#### [Study text]
····················
Thursday, May 04, 2006

Review - Mission: Impossible III

"Your mission, should you choose to accept it, is to enjoy Mission: Impossible III. Achieving this goal will require suspension of disbelief, the ability to ignore a derivative screenplay, and the acceptance of endless explosions and stunts as an adequate substitute for characterisation and plot. This review will self-destruct in five seconds…”

Hasn't the best part about Mission: Impossible - from the original TV series to the big screen versions - always occurred right at the start? When that dynamite fuse sparked into life, the classic Lalo Schifrin theme tune kicked in, and the IMF agents were informed of their tasks - those were always the highlights, with the subsequent missions almost an afterthought. Even the wording of the agents' brief was great; "your mission, should you choose to accept it” - how nice of them to offer a choice.

Since starring in the Brian De Palma film which launched this franchise in 1996, Tom Cruise has made the Mission: Impossible series his own. He reprised his role in 2001, with John Woo's Mission: Impossible II, but to utterly dismal effect. With his ludicrous 'lone wolf' heroics being lovingly admired by Woo's coma-inducing use of slow-motion, the film ended up looking like an bloated, disastrous egotrip; and it seemed we had heard the last from agent Ethan Hunt. But Cruise has been the driving force behind another Mission: Impossible sequel, sticking with the project as it lost various directors and cast members left, right and centre; and M:i:III (as it insists on labelling itself) is now with us.
····················
#### [Excerpted data]
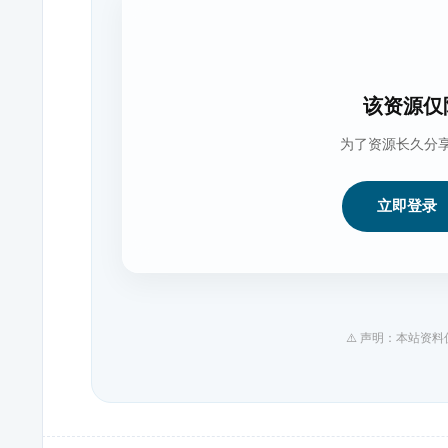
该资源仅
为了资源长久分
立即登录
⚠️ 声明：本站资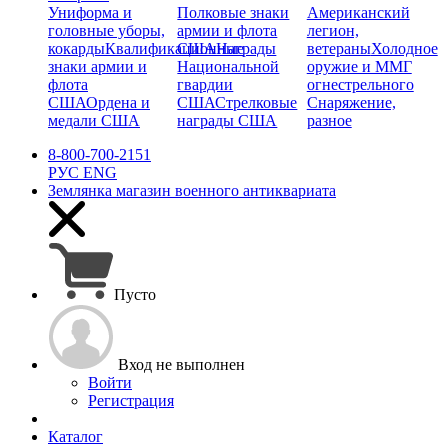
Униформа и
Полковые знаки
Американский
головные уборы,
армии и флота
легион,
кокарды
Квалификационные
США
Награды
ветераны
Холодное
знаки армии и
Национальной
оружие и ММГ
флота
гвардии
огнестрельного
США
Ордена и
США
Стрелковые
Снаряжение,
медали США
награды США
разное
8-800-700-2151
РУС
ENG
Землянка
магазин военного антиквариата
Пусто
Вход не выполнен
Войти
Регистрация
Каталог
····················
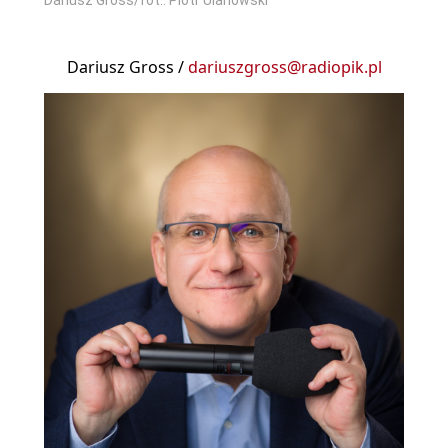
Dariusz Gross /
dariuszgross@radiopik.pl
····················
#### [What you should do]
Return the stretch of the Mission: Impossible III review from "Hasn't the best" through "offer a choice.", copied word for word. Rely solely on the Mission: Impossible III review, not on the material.

#### [Exercise answer]
Hasn't the best part about Mission: Impossible - from the original TV series to the big screen versions - always occurred right at the start? When that dynamite fuse sparked into life, the classic Lalo Schifrin theme tune kicked in, and the IMF agents were informed of their tasks - those were always the highlights, with the subsequent missions almost an afterthought. Even the wording of the agents' brief was great; "your mission, should you choose to accept it” - how nice of them to offer a choice.